Adilson

Personal information
- Full name: Adilson Mendes Martins
- Date of birth: 21 March 1997 (age 29)
- Place of birth: Lisbon, Portugal
- Height: 1.69 m (5 ft 7 in)
- Position: Winger

Team information
- Current team: Córdoba
- Number: 17

Youth career
- Cavigal
- 2015–2016: Monaco
- 2016–2017: Gent
- 2017–2019: Royal Antwerp

Senior career*
- Years: Team / Apps / (Gls)
- 2019–2023: Badajoz / 91 / (8)
- 2023–: Córdoba / 67 / (14)

= Adilson (footballer, born 1997) =

Portuguese footballer (born 1997)

Adilson Mendes Martins (born 21 March 1997), known simply as Adilson, is a Portuguese professional footballer who plays as a winger for Spanish club Córdoba CF.

==Career==
Born in Lisbon to Cape Verdean parents, Adilson moved to Nice at early age and began his career with local side Cavigal Football. In 2015, he joined AS Monaco FC's youth categories, but moved to the under-21 squad of Belgian side KAA Gent in the following year.

In 2017, Adilson signed for Royal Antwerp FC, also playing for their under-21 team. On 21 June 2019, he moved to Spanish Segunda División B side CD Badajoz, after previously spending a period on trial at the club.

Adilson made his senior debut on 25 August 2019, starting in a 0–0 away draw against FC Cartagena. On 8 July 2021, he renewed his contract until 2023, and scored his first goal the following 6 February, netting the opener in a 1–1 home draw against Celta de Vigo B.

On 3 April 2023, Adilson further extended his link with the Blanquinegros until 2025. On 1 July, after suffering relegation from Primera Federación, he joined Córdoba CF also in the third division.

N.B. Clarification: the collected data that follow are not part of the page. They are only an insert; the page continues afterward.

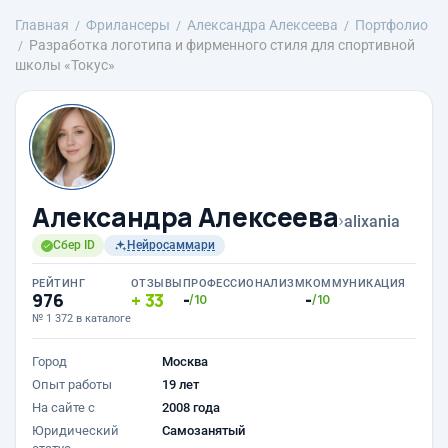
Главная
Фрилансеры
Александра Алексеева
Портфолио
Разработка логотипа и фирменного стиля для спортивной
школы «Токус»
Александра Алексеева
›
alixania
Сбер ID
Нейросаммари
РЕЙТИНГ
ОТЗЫВЫ
ПРОФЕССИОНАЛИЗМ
КОММУНИКАЦИЯ
976
33
-
-
/10
/10
№ 1 372 в каталоге
Город
Москва
Опыт работы
19 лет
На сайте с
2008 года
Юридический
Самозанятый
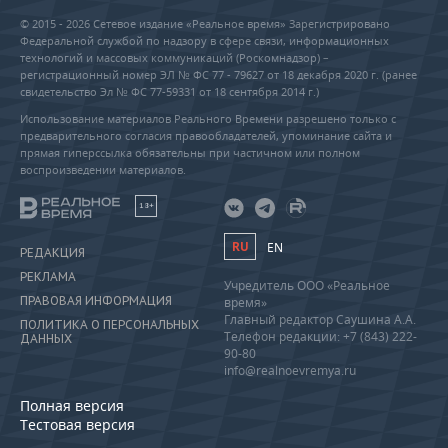
© 2015 - 2026 Сетевое издание «Реальное время» Зарегистрировано
Федеральной службой по надзору в сфере связи, информационных
технологий и массовых коммуникаций (Роскомнадзор) –
регистрационный номер ЭЛ № ФС 77 - 79627 от 18 декабря 2020 г. (ранее
свидетельство Эл № ФС 77-59331 от 18 сентября 2014 г.)
Использование материалов Реального Времени разрешено только с
предварительного согласия правообладателей, упоминание сайта и
прямая гиперссылка обязательны при частичном или полном
воспроизведении материалов.
18+
RU
EN
РЕДАКЦИЯ
РЕКЛАМА
Учредитель ООО «Реальное
ПРАВОВАЯ ИНФОРМАЦИЯ
время»
Главный редактор Саушина А.А.
ПОЛИТИКА О ПЕРСОНАЛЬНЫХ
Телефон редакции: +7 (843) 222-
ДАННЫХ
90-80
info@realnoevremya.ru
Полная версия
Тестовая версия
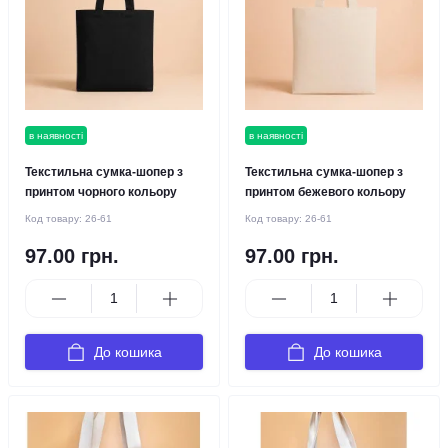
в наявності
в наявності
Текстильна сумка-шопер з
Текстильна сумка-шопер з
принтом чорного кольору
принтом бежевого кольору
Код товару:
26-61
Код товару:
26-61
97.00 грн.
97.00 грн.
До кошика
До кошика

Adilson was a regular starter during the campaign, scoring a career-best nine goals in 39 appearances overall as the Blanquiverdes achieved promotion to Segunda División. He made his professional debut on 16 August 2024, starting in a 1–0 away loss to CD Mirandés.

Adilson scored his first professional goal on 23 September 2024, netting his side's only in a 4–1 away loss to SD Huesca.